Each line in the entries below that holds the string "JSON" must be copied.

○ ○ ○ ○

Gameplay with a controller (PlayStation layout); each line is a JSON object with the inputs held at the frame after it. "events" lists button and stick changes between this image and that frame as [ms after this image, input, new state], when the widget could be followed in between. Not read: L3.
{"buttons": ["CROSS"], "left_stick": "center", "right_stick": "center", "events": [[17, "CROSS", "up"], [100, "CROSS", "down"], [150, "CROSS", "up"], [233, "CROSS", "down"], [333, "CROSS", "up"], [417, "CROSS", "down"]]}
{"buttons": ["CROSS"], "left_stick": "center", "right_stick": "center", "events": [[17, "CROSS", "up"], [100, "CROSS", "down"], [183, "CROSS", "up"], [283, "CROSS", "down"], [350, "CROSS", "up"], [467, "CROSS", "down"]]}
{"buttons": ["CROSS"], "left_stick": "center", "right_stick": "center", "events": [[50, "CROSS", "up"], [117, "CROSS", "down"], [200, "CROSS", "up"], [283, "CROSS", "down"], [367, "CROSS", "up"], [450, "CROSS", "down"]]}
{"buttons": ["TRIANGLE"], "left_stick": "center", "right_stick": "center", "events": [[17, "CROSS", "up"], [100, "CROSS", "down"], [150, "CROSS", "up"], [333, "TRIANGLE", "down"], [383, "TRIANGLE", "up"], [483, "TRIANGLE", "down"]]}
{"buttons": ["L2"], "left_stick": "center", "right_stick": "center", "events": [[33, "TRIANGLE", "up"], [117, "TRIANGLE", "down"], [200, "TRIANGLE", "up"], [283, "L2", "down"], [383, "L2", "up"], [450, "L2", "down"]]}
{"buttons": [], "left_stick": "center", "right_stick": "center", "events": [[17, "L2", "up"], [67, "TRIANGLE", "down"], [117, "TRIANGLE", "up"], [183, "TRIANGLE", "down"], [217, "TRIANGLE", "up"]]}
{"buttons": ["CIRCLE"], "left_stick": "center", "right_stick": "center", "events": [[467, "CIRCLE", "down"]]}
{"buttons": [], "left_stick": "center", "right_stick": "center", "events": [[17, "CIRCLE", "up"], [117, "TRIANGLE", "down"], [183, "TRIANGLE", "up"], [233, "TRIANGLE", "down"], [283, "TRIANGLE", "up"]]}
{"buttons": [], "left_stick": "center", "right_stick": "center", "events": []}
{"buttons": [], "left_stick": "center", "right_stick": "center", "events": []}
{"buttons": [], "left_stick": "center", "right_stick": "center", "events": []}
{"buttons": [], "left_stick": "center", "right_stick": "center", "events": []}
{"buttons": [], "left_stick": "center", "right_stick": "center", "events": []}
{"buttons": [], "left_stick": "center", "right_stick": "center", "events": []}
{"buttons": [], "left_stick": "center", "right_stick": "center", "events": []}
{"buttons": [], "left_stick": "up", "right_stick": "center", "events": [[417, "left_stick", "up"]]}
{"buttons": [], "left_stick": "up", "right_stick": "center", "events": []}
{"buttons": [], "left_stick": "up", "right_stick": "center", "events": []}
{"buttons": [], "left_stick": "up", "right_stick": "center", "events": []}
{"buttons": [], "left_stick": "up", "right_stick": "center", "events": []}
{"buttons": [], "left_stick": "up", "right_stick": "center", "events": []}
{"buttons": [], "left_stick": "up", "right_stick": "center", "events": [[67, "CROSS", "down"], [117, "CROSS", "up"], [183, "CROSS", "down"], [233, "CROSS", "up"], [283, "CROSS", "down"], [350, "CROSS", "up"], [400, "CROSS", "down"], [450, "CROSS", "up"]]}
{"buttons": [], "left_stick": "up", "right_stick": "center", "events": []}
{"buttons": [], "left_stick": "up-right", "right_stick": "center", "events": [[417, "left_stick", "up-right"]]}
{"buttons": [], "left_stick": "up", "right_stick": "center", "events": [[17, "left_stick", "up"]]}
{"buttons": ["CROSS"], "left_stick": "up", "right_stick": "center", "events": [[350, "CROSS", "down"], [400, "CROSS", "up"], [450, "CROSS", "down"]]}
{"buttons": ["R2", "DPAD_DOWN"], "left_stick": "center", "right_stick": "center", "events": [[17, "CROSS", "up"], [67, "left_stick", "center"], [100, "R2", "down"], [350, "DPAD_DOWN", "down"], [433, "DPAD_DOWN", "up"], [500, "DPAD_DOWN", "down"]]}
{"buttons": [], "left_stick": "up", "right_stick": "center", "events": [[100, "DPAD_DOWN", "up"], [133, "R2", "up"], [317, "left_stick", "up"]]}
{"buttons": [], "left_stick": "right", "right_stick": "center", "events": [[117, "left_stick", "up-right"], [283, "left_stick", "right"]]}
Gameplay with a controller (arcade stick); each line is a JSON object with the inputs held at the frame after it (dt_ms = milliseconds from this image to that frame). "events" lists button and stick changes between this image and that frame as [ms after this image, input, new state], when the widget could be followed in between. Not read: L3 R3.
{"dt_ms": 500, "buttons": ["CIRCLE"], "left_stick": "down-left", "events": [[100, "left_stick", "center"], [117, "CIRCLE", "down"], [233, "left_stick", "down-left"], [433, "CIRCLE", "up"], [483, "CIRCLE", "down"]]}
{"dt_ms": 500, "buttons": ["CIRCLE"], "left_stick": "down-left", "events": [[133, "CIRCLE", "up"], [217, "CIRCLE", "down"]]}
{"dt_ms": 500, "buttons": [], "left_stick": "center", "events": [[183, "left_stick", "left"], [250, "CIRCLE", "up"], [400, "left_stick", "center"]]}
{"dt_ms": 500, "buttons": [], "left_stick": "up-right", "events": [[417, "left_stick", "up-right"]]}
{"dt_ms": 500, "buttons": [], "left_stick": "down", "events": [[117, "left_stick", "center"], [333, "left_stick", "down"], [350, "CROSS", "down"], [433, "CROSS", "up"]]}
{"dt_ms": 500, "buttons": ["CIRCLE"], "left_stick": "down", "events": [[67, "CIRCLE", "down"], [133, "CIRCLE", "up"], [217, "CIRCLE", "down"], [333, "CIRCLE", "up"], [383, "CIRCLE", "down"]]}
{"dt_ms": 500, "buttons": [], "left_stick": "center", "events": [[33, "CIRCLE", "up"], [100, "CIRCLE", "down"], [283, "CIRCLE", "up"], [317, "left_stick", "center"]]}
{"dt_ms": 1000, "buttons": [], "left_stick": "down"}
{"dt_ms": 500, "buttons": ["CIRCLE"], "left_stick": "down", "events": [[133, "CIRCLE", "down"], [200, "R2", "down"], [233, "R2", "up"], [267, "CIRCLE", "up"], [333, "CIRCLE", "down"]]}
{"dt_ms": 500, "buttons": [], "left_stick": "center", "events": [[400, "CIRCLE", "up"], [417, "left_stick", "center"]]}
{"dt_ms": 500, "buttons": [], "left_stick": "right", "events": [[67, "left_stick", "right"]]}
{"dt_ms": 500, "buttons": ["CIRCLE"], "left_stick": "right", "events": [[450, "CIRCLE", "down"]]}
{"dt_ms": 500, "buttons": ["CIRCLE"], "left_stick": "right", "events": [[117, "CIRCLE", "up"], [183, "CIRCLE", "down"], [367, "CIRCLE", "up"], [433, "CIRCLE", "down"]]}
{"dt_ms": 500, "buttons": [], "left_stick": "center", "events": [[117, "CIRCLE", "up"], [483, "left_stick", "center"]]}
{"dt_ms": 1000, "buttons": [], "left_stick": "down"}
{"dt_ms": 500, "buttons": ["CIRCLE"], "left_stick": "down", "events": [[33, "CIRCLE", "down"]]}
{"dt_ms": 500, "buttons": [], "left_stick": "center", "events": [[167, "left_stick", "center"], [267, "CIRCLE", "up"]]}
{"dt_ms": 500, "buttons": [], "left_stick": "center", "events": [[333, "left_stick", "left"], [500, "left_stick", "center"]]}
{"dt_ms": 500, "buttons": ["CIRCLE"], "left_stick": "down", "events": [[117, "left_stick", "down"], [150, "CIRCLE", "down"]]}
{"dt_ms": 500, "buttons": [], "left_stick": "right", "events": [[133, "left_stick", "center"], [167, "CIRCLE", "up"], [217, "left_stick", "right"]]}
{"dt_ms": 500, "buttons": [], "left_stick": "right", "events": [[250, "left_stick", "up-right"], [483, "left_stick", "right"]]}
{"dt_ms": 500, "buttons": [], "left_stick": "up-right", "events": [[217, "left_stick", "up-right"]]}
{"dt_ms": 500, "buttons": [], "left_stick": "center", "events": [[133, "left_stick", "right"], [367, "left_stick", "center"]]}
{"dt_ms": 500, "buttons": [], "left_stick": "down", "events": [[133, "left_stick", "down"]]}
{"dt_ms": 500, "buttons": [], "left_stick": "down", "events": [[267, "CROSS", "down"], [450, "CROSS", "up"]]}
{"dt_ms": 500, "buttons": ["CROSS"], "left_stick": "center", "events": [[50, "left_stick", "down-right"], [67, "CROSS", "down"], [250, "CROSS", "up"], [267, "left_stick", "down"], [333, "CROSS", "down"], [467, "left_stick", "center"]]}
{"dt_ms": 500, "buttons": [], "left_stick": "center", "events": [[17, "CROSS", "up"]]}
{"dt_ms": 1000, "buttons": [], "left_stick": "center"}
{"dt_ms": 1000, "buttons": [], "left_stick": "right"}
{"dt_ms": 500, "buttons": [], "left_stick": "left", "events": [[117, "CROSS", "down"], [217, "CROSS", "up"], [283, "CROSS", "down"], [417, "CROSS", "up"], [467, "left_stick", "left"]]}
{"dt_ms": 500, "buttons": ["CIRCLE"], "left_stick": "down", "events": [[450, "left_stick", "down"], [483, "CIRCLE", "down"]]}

○ ○ ○ ○

• _Expected answer_
Gameplay with a controller (PlayStation layout); each line is a JSON object with the inputs held at the frame after it. "events" lists button and stick changes between this image and that frame as [ms after this image, input, new state], when the widget could be followed in between. Not read: L3.
Gameplay with a controller (arcade stick); each line is a JSON object with the inputs held at the frame after it (dt_ms = milliseconds from this image to that frame). "events" lists button and stick changes between this image and that frame as [ms after this image, input, new state], when the widget could be followed in between. Not read: L3 R3.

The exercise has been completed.